Merges the historical DataFrames using an ‘outer’ join to include channels present in either model.

5. Define Media Channels¶

Defines paid_media_channels as a list of tuples (display_name, channel_variable_name). The order must match the intended order in the final YAML configuration.

6. Calculate Prior Suggestions (mu)¶

Iterates through the defined paid_media_channels.

If a channel exists in the merged historical data, it calculates the mean of the available coefficients (mean_mod_avg_model1, mean_mod_avg_model2, handling NaNs).

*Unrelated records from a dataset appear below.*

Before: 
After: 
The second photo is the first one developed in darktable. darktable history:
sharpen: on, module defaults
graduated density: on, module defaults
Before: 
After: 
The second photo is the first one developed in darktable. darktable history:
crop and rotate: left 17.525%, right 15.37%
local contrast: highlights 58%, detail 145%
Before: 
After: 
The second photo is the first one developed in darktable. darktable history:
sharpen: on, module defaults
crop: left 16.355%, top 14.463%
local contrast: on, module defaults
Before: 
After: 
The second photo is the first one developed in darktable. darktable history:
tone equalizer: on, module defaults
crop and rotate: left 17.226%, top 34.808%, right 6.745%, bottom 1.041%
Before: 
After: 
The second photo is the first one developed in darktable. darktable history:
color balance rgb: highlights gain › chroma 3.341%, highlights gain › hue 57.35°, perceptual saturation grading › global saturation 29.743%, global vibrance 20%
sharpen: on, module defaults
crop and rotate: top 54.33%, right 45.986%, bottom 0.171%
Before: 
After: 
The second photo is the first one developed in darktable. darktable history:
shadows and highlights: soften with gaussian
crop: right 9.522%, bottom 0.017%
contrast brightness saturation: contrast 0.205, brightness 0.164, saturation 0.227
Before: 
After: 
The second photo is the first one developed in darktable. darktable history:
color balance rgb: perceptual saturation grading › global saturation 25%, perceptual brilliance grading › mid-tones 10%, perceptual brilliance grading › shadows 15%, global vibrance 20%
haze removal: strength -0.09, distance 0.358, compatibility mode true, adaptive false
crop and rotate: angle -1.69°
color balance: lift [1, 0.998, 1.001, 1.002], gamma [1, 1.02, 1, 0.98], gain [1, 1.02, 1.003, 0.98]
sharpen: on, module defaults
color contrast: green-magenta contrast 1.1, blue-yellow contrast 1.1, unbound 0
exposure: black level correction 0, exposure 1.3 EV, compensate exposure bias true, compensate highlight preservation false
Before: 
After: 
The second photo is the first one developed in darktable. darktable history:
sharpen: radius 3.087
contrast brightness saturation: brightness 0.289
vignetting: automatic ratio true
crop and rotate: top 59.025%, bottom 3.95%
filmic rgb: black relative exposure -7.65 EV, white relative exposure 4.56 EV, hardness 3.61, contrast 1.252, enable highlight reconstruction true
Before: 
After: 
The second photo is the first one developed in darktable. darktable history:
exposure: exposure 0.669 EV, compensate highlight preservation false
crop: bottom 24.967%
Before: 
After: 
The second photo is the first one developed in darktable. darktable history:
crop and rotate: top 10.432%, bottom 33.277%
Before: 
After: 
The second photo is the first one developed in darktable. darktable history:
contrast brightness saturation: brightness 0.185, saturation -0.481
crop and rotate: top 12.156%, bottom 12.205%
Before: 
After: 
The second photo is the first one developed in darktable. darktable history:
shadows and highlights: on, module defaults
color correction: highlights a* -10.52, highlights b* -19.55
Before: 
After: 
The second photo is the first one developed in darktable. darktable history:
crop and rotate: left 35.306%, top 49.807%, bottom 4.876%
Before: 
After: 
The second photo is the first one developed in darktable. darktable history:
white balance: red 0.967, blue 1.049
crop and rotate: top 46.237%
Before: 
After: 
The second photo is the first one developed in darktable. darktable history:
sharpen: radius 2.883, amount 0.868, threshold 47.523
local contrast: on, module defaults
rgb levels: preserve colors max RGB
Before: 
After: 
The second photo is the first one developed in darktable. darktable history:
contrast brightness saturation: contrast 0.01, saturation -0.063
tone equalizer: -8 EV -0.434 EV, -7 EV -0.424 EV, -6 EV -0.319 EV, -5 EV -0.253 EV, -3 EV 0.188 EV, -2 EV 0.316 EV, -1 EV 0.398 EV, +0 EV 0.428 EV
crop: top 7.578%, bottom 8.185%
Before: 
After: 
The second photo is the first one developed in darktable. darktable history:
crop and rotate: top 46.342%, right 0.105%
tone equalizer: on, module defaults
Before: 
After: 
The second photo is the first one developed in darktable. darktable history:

This mean becomes the suggested mu.
If a channel is not found in historical data, the DEFAULT_MU is used.
The WEAKLY_INFORMATIVE_SIGMA is assigned to all channels.
Prints progress and warnings if N < 3.

7. Prepare Output for YAML¶

Creates lists (mu_list, sigma_list, prior_comments) ordered according to paid_media_channels.

8. Output Results¶

Prints the suggested mu for each channel and then prints the full suggested beta_channel prior section in YAML format, using Normal distribution with the generated mu list and the fixed sigma list.

Limitations¶

Reliance on Limited Data (N=2): The primary limitation is the use of only two historical data points per channel to calculate the mean (mu). While this provides a central estimate, it’s based on very little information. The true coefficient could vary significantly.
Weakly Informative Sigma: The use of a fixed sigma is a pragmatic choice due to the unreliable variance from N=2 data. It ensures the prior isn’t overly narrow but doesn’t capture channel-specific variance learned from historical data (because that variance estimate is unreliable). Consider adjusting this sigma based on domain knowledge or running sensitivity analyses with different sigma values.
Assumes Comparability: The script assumes the coefficients from the historical models are reasonably comparable to the context of the new model (e.g., similar market conditions, target variable, model structure).

Usage Instructions¶

Update Historical Data: Modify the data_model1, data_model2 dictionaries (or load data from files) with your actual historical model coefficients. Update num_historical_models if necessary. (Script location: prior_calibration/priors_calibration.py)
Define Target Channels: Ensure the paid_media_channels list in the script matches the channels and order required for your new model’s YAML configuration.
Configure Sigma/Mu: Adjust WEAKLY_INFORMATIVE_SIGMA and DEFAULT_MU in the script if desired.
Run the Script: Execute python prior_calibration/priors_calibration.py.
Review Suggestions: Examine the printed output.
Update YAML: Copy the generated beta_channel section (using Normal prior) into your model’s YAML configuration file, replacing any existing beta_channel prior.

Customisation¶

Sigma Value: Change WEAKLY_INFORMATIVE_SIGMA in the script for a different prior width.
Default Mu: Modify DEFAULT_MU in the script for missing channels.
Historical Data Source: Adapt the script to load data from CSV files or databases instead of hardcoded dictionaries.
Prior Distribution: While the output is formatted for Normal, you could adapt the final print statement if using a different prior type (e.g., HalfNormal, LogNormal), ensuring you provide the appropriate parameters. Note that HalfNormal is often preferred for beta_channel if you assume channel effects must be non-negative, but it only takes a sigma parameter (scale), so the script’s mu calculation wouldn’t directly apply in the same way.